L’exploitation d’un tel réseau néces­site une coor­di­na­tion mil­limétrée, une organ­i­sa­tion du tra­vail rigoureuse et un out­il indus­triel lourd.

Optimiser 350 lignes

Il fal­lait trou­ver une méth­ode per­me­t­tant d’optimiser la répar­ti­tion des 350 lignes dans les dépôts au gré des évo­lu­tions du réseau. Idéale­ment, une ligne doit être « remisée » dans un dépôt près duquel elle passe, afin de min­imiser le sur­coût lié aux kilo­mètres effec­tués sans voyageurs entre le dépôt et l’itinéraire com­mer­cial de la ligne.

Les coûts afférents à la répar­ti­tion des lignes dans les dépôts représen­tent un enjeu impor­tant pour la RATP qui, comme cha­cun ne le sait pas, se pré­pare à l’ouverture à la con­cur­rence des trans­ports en com­mun fran­ciliens à par­tir de 2024 pour le réseau de bus.

“ Une source de problématiques stimulantes ”

Ini­tiale­ment, nous pen­sions avoir affaire à un prob­lème d’optimisation dis­crète : 350 lignes, vingt dépôts, il n’y avait finale­ment que 7 000 pos­si­bil­ités à étudi­er. Nous avons rapi­de­ment décou­vert qu’évaluer un coût avec une pré­ci­sion sat­is­faisante requérait plus de tra­vail que l’application d’une bête règle de trois.

De sorte que les 7 000 études nous ame­naient bien au-delà de la fin du stage. Ensuite, nous avons com­pris que le coût n’était pas le seul critère déci­sion­nel. Des con­sid­éra­tions tech­niques, sociales, stratégiques ou poli­tiques con­sti­tu­aient autant d’éléments con­traig­nant la répar­ti­tion des lignes dans les dépôts.

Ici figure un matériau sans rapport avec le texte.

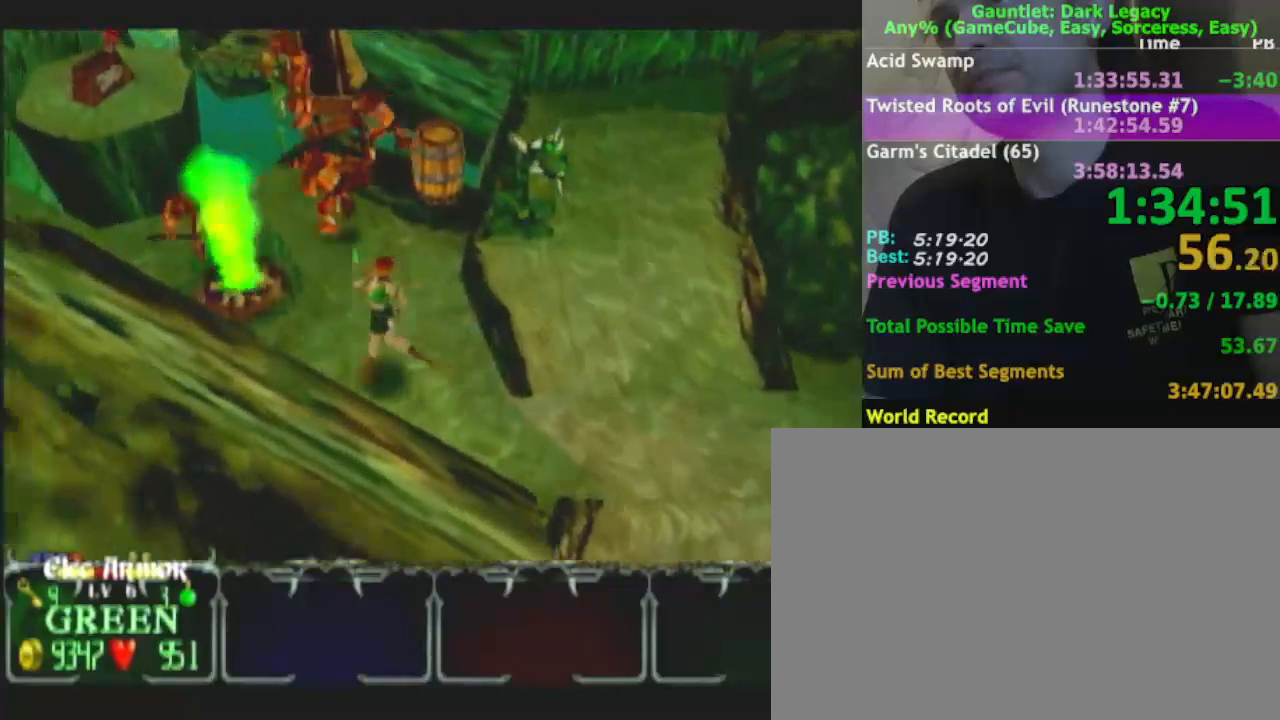
{"buttons": ["DPAD_UP"], "left_stick": "up-left", "right_stick": "center", "events": [[117, "left_stick", "up"], [350, "DPAD_UP", "down"], [400, "DPAD_UP", "up"], [400, "left_stick", "up-left"], [500, "DPAD_UP", "down"]]}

Enfin, les hypothès­es de départ vac­il­lèrent. Pourquoi ne pas envis­ager de répar­tir une même ligne dans plusieurs dépôts ?

Un vrai casse-tête.

Face à une com­bi­na­toire gran­dis­sante et à la néces­sité d’une inter­ven­tion humaine dans le proces­sus, c’est finale­ment une analo­gie insoupçon­née avec l’algorithmique du jeu d’échecs qui nous a per­mis d’aboutir à un out­il infor­ma­tique d’aide à la décision.

La créativité intellectuelle

Un autobus
Gér­er les auto­bus comme on joue aux échecs.

Je n’aurais jamais pen­sé que l’exploitation d’un réseau de bus pou­vait être la source de prob­lé­ma­tiques aus­si stim­u­lantes sur le plan intel­lectuel. Quand j’étais à l’X j’étais le pre­mier à penser que l’industrie n’était pas attrac­tive : pas de chal­lenge intel­lectuel, peu d’innovation, pas de salaire mirobolant, trop d’inertie.

Comme tout le monde je voulais faire du con­seil ou mon­ter une start-up. En Cal­i­fornie je m’étais même promis de ne jamais tra­vailler dans un grand groupe… en toute igno­rance de cause.

J’avais tort. L’industrie – même lourde, même fran­co-française – est une belle oppor­tu­nité d’exercer notre capac­ité de con­cep­tu­al­i­sa­tion et notre créa­tiv­ité intel­lectuelle. Elle regorge de prob­lé­ma­tiques pas­sion­nantes dont l’intérêt provient par­fois plus de la com­plex­ité que de la tech­nic­ité, comme l’illustre le stage que j’ai effec­tué à la RATP, où je suis entré finalement.